### **Pendidikan Rakyat dan Sekolah Progresif Tan Malaka
Di Semarang, Tan Malaka mendirikan sekolah rakyat yang ditujukan bagi anak-anak dari Serikat Islam. Sekolah ini langsung menarik perhatian dengan 50 murid di angkatan pertamanya. Melalui brosur kecil, Tan Malaka menjelaskan dasar serta tujuan pendidikan yang ia gagas: mendidik murid bukan untuk menjadi juru tulis seperti sekolah pemerintah kolonial, melainkan menjadi individu yang bisa mandiri secara ekonomi sekaligus berjuang bersama rakyat. Konsep pendidikan yang progresif ini dengan cepat menyebar dan mendapat permintaan dari luar Semarang.
---
### **Ekspansi Pendidikan dan Aktivisme Buruh
Karena permintaan sekolah cabang terus meningkat, Tan Malaka membuka kelas khusus bagi siswa kelas lima untuk dilatih menjadi guru. Setelah jumlah guru cukup, ia mendirikan sekolah baru di Bandung dengan kapasitas sekitar 300 murid. Dana pembangunan diperoleh dari donasi anggota Serikat Islam. Selain mengajar, Tan Malaka aktif dalam berbagai serikat buruh seperti tambang minyak, rel kereta, dan percetakan, memperjuangkan hak-hak pekerja melalui jalur intelektual dan organisasi.
---
### **Ketegangan Ideologi di Dalam Serikat Islam
Kolaborasi antara Serikat Islam dan Partai Komunis Hindia mengalami keretakan karena perbedaan ideologis. Kelompok Islam konservatif menganggap pandangan komunis tidak sesuai dengan syariat. Meski Tan Malaka menganggap hal itu tak perlu menjadi persoalan besar, perbedaan pandangan ini tidak bisa dijembatani. Kongres Serikat Islam ke-6 memutuskan untuk memisahkan Partai Komunis Hindia dari kepengurusan Serikat Islam, menjadikannya organisasi independen dengan Samuen sebagai ketua baru.
---
### **Radikalisme Tan Malaka dan Penangkapan
Di bawah kepemimpinan Samuen, Partai Komunis Hindia lebih berhati-hati.

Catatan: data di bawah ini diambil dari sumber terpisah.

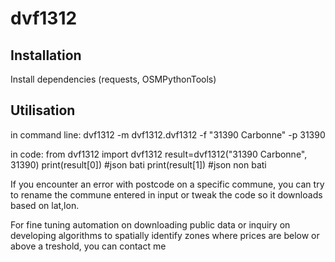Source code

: # dvf1312

## Installation

Install dependencies (requests, OSMPythonTools)

## Utilisation

in command line: 
dvf1312 -m dvf1312.dvf1312 -f "31390 Carbonne" -p 31390

in code:
from dvf1312 import dvf1312
result=dvf1312("31390 Carbonne", 31390)
print(result[0]) #json bati
print(result[1]) #json non bati

If you encounter an error with postcode on a specific commune, 
you can try to rename the commune entered in input or tweak 
the code so it downloads based on lat,lon.

For fine tuning automation on downloading public data or
inquiry on developing algorithms to spatially identify 
zones where prices are below or above a treshold,
you can contact me
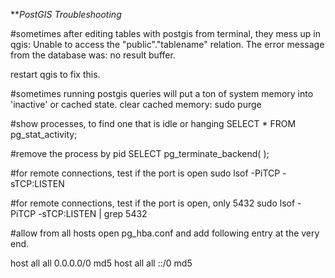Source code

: ***PostGIS Troubleshooting*

#sometimes after editing tables with postgis from terminal, they mess up in qgis:
Unable to access the "public"."tablename" relation.
            The error message from the database was:
            no result buffer.

restart qgis to fix this.

#sometimes running postgis queries will put a ton of system memory into 'inactive' or cached state. clear cached memory:
sudo purge

#show processes, to find one that is idle or hanging
SELECT * FROM pg_stat_activity;

#remove the process by pid
SELECT pg_terminate_backend( <procpid> );

#for remote connections, test if the port is open
sudo lsof -PiTCP -sTCP:LISTEN

#for remote connections, test if the port is open, only 5432
sudo lsof -PiTCP -sTCP:LISTEN | grep 5432

#allow from all hosts
open pg_hba.conf and add following entry at the very end.

host    all             all              0.0.0.0/0                       md5
host    all             all              ::/0                            md5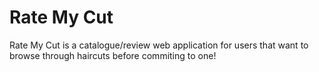# Rate My Cut
 Rate My Cut is a catalogue/review web application for users that want to browse through haircuts before commiting to one!
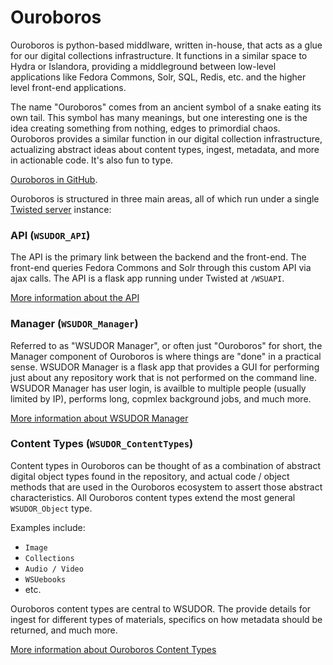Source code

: # Ouroboros

Ouroboros is python-based middlware, written in-house, that acts as a glue for our digital collections infrastructure.  It functions in a similar space to Hydra or Islandora, providing a middleground between low-level applications like Fedora Commons, Solr, SQL, Redis, etc. and the higher level front-end applications.

The name "Ouroboros" comes from an ancient symbol of a snake eating its own tail.  This symbol has many meanings, but one interesting one is the idea creating something from nothing, edges to primordial chaos.  Ouroboros provides a similar function in our digital collection infrastructure, actualizing abstract ideas about content types, ingest, metadata, and more in actionable code.  It's also fun to type.

[Ouroboros in GitHub](https://github.com/WSULib/ouroboros).

Ouroboros is structured in three main areas, all of which run under a single [Twisted server](https://twistedmatrix.com/trac/) instance:

### API (`WSUDOR_API`)

The API is the primary link between the backend and the front-end.  The front-end queries Fedora Commons and Solr through this custom API via ajax calls.  The API is a flask app running under Twisted at `/WSUAPI`.

[More information about the API](api/README.md)

### Manager (`WSUDOR_Manager`)

Referred to as "WSUDOR Manager", or often just "Ouroboros" for short, the Manager component of Ouroboros is where things are "done" in a practical sense.  WSUDOR Manager is a flask app that provides a GUI for performing just about any repository work that is not performed on the command line.  WSUDOR Manager has user login, is availble to multiple people (usually limited by IP), performs long, copmlex background jobs, and much more.  

[More information about WSUDOR Manager](manager/README.md)

### Content Types (`WSUDOR_ContentTypes`)

Content types in Ouroboros can be thought of as a combination of abstract digital object types found in the repository, and actual code / object methods that are used in the Ouroboros ecosystem to assert those abstract characteristics.  All Ouroboros content types extend the most general `WSUDOR_Object` type.

Examples include:
* `Image`
* `Collections`
* `Audio / Video`
* `WSUebooks`
* etc.

Ouroboros content types are central to WSUDOR.  The provide details for ingest for different types of materials, specifics on how metadata should be returned, and much more.

[More information about Ouroboros Content Types](content_types/README.md)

Sebaliknya, Tan Malaka mengambil pendekatan lebih radikal dan frontal terhadap Belanda. Ketika Samuen ke Moskow untuk konferensi, Tan Malaka mengambil alih arah partai. Ia memimpin demonstrasi buruh dan pedagang pegadaian pada akhir 1921, yang sukses besar. Popularitas dan pengaruh Tan Malaka meningkat drastis, hingga pemerintah kolonial merasa terganggu dan memutuskan untuk menangkapnya. Tan Malaka ditangkap di Bandung pada 13 Februari 1922 dan diasingkan ke Belanda sebulan kemudian, pada usia 25 tahun.
---
### **Petualangan Politik di Eropa dan Dunia
Pengasingan justru membuka petualangan internasional bagi Tan Malaka. Ia hidup seperti agen intelijen, berpindah-pindah negara dengan identitas berbeda, menjadi buronan internasional. Di Belanda, ia disambut oleh Partai Komunis Belanda dan menjadi kandidat parlemen, namun gagal karena usianya masih muda. Ia lalu melihat peluang di Jerman yang pasca-Perang Dunia I tengah tertarik pada komunisme. Pada Juli 1922, Tan Malaka pindah ke Berlin dan bertemu Darsono, yang mengajaknya bergabung dengan Komintern dan pindah ke Moskow.
---
### **Pertemuan dengan Bung Hatta dan Kepindahan ke Moskow
Sebelum ke Moskow, Tan Malaka sempat bertemu Bung Hatta di Berlin, setelah diundang oleh Darsono. Dalam diskusi mereka, Hatta menanyakan pandangan Tan Malaka tentang kediktatoran proletariat. Tan Malaka menekankan bahwa kaum buruhlah yang akan menegakkan keadilan menuju sosialisme. Setelah lima hari diskusi mendalam, Tan Malaka berangkat ke Moskow dan mengikuti pendidikan Partai Komunis. Pada Kongres Komintern keempat, ia mengejutkan dunia dengan pidatonya yang menyarankan Komintern bersatu dengan dunia Islam untuk melawan penindasan global.
---
### **Penugasan di Asia dan Gagasan "Menuju Republik Indonesia"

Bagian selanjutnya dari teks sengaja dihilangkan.